Interestingly, the obvious sexuality of the vampire was first portrayed on screen by a female vampire. In retrospect, the scene in Dracula’s Daughter (1936) in which the female vampire seduced the young model was far more charged with sexuality than any played by Lugosi.

A quarter of a century later, Roger Vadim brought an overtly sensual vampire to the screen in his version of “Carmilla,” Blood and Roses (1960). In 1967 French director Jean Rollin produced the first of a series of semipornographic features, Le Viol du Vampire (released in English as The Vampire’s Rape). The story centered around two women who believed that they were cursed by a vampire to follow his bloodsucking life. The sexuality of “Carmilla” was even more graphically pictured in The Vampire Lovers, Hammer Films’ 1970 production, in which the unclad Carmilla and Laura romped freely around their bedroom.

Beginning in the late seventies and continuing into the eighties and nineties, treatment of gender and sexuality in vampire media changed. When vampires first appeared on movie screens, their messages about gender roles were in keeping with many of the concepts that had been established during the Victorian era. Women were nearly universally the victim, while men were almost always cast as the heroes.

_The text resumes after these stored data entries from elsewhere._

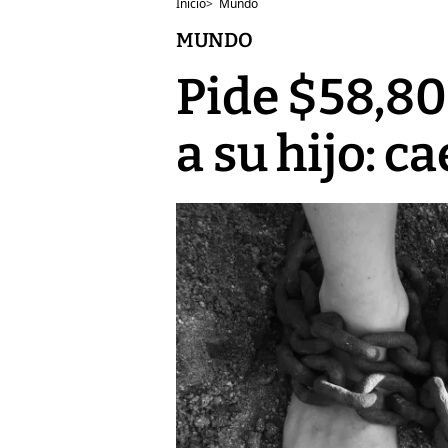
Inicio
>
Mundo
MUNDO
Pide $58,80
a su hijo: c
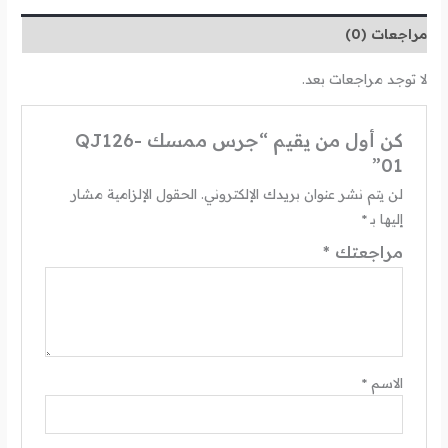
مراجعات (0)
لا توجد مراجعات بعد.
كن أول من يقيم “جرس ممسك QJ126-
01”
لن يتم نشر عنوان بريدك الإلكتروني.
الحقول الإلزامية مشار
إليها بـ
*
مراجعتك
*
الاسم
*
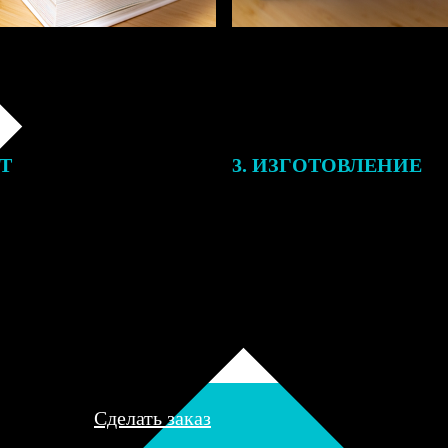
ЕТ
3. ИЗГОТОВЛЕНИЕ
подготовки заказа к печати
Оплатите заказ банковской кар
алисты могут связаться с Вами
оплаты получите подтверждение
му телефону или email для
описанием заказа. Когда отпра
я деталей.
вы получите письмо с трек-но
отслеживания.
Сделать заказ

When represented, sexuality was always the vehicle for anti-social behavior. Women acting in an overtly sexual manner were bound to fall from grace and become vampires. However, as both female and homosexual groups were struggling to redefine American culture’s perception of their identity, modern vampire media started to incorporate female and homosexual distinctive gender traits.

for instance, the concept of the feminine as either absolutely good or absolutely powerless faded. A broader, more inclusive definition of female gender identity took the place of the traditional stereotype. One of the biggest changes in female gender identity has been the treatment of female eroticism. While women had previously been punished for displaying any type of overt sexuality, eroticism is now accepted as “a positive — or at least neutral — characteristic” .

Female writers in the 1970s, are also held responsible for the return of the vampire as a romantic figure. It is believed that this change was the feminine response to the patriarchal victimization of women that had been occurring in novels and on screen for decades (Gordon & Hollinger, p. 62).

A second social group that has become a powerful force in modern vampire media is the homosexual community. The modern metaphor of vampire as outsider meshes particularly well with the social identity of this group in the modern era. One of vampire media’s central questions, “what happens to human nature when a single element is changed, putting a person at odds with the rest of humanity,” seems particularly fitting in relation to this association (Gordon & Hollinger, p. 87).

Through vampire fiction and erotica, the homosexual community has been able to address issues of sexuality and gender. The homosexual and lesbian vampires in these stories express the sadness and grief that the artists have felt in relation to the reality of intolerance for their group in modern society.

The first female artist to address this new element of gender identity was Anne Rice. Rice’s vampires, though chiefly male, rarely behaved like their predecessors. Feeding upon victims is only a peripheral element of their lives. Instead, their interpersonal relationships and internal thought processes took precedence in Rice’s narratives. Interview with the Vampire, revolves around the seemingly platonic but latently homosexual obsessions of it’s principal main characters Lestat and Armand for Louis, and of Louis and Letast’s blatant pedophilia toward the tiny five/hundred year old protégé, Claudia.

Vampire media’s exploration of sexuality has gone hand-in-hand with the broadening of perception of gender identity. Gender role expectations of women have altered significantly in the last three decades. In response, female roles in vampire media too have changed. Women have become significantly more powerful and influential in the genre than they had ever been before.